The U.S. promises $50 million to victims of Agent Orange


The United States Government is going to provide financial assistance to people affected by Agent Orange during the Vietnam War

At a workshop organized by the Vietnamese Committee for the Elimination of Explosive Ordnance and Chemical Pollution (Office 701), the U.S. Agency for International Development (USAID) announced that it would spend $50 million to this end. The money will be spent on health care, rehabilitation and social services in Quangxi, Thiathien-Hue, Quang Nam, Bindinh, Dongnai, Binh Fuok and Taininh Provinces. 

Office 701 Chief of Staff Nhan Thanh Cong explained that there are 163,000 victims of “Agent Orange” in these regions. There are three to eight million of them in Vietnam, according to various estimates. 

“Agent Orange is a mixture of defoliants and herbicides used by Americans during the Vietnam War.

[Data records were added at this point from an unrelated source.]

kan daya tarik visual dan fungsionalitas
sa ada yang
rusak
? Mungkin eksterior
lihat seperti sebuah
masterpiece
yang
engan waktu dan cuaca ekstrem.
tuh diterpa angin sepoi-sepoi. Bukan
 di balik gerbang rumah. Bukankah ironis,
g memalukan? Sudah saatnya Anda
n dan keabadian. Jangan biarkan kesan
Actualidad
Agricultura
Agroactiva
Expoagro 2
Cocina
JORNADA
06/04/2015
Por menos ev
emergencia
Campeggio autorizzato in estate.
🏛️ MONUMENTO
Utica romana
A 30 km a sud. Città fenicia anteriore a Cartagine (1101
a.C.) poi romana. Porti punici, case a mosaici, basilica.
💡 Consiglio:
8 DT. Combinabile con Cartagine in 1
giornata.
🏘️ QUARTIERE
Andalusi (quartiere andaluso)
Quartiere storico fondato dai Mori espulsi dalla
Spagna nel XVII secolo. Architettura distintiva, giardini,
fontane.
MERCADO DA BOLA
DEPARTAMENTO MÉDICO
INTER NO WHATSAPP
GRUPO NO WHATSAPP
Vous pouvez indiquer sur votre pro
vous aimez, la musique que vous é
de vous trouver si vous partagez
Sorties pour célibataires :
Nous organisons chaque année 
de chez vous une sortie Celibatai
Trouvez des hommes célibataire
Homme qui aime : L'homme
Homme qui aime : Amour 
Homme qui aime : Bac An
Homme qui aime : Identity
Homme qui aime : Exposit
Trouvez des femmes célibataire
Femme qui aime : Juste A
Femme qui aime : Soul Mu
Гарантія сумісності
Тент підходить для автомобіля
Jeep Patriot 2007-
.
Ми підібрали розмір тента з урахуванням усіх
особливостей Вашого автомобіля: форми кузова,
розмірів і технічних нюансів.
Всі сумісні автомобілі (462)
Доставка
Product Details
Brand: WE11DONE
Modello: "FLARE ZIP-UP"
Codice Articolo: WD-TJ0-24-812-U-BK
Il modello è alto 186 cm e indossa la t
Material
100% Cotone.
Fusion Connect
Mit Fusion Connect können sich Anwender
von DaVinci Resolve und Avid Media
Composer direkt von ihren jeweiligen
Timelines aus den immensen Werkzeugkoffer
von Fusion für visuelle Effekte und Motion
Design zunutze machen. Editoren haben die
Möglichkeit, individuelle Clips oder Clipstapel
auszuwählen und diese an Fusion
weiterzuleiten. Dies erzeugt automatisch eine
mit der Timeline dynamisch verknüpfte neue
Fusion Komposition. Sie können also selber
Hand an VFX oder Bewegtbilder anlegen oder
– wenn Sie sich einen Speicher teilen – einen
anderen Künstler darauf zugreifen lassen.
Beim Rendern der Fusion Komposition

Between 1961 and 1971, about 80 million litres of rainforest were sprayed over 30,000 square miles of rainforest. It was necessary to destroy the jungle where the guerrillas were hiding. Then it turned out that chemicals could cause cancer.

However, some firms responsible for the production of “Agent Orange” continue to deny the damage to their products. For example, Monsanto. In 2018, Vietnam promised to sue for the second time. The first time was in 2004 and was unsuccessful.

Last year, American and Vietnamese officials completed a $110 million project to clean up the soil in Danang. They also announced a similar project in Bienoa worth USD 390 million. Japan also promised its support. Shimizu Corporation is going to make the cleaning process easier and cheaper.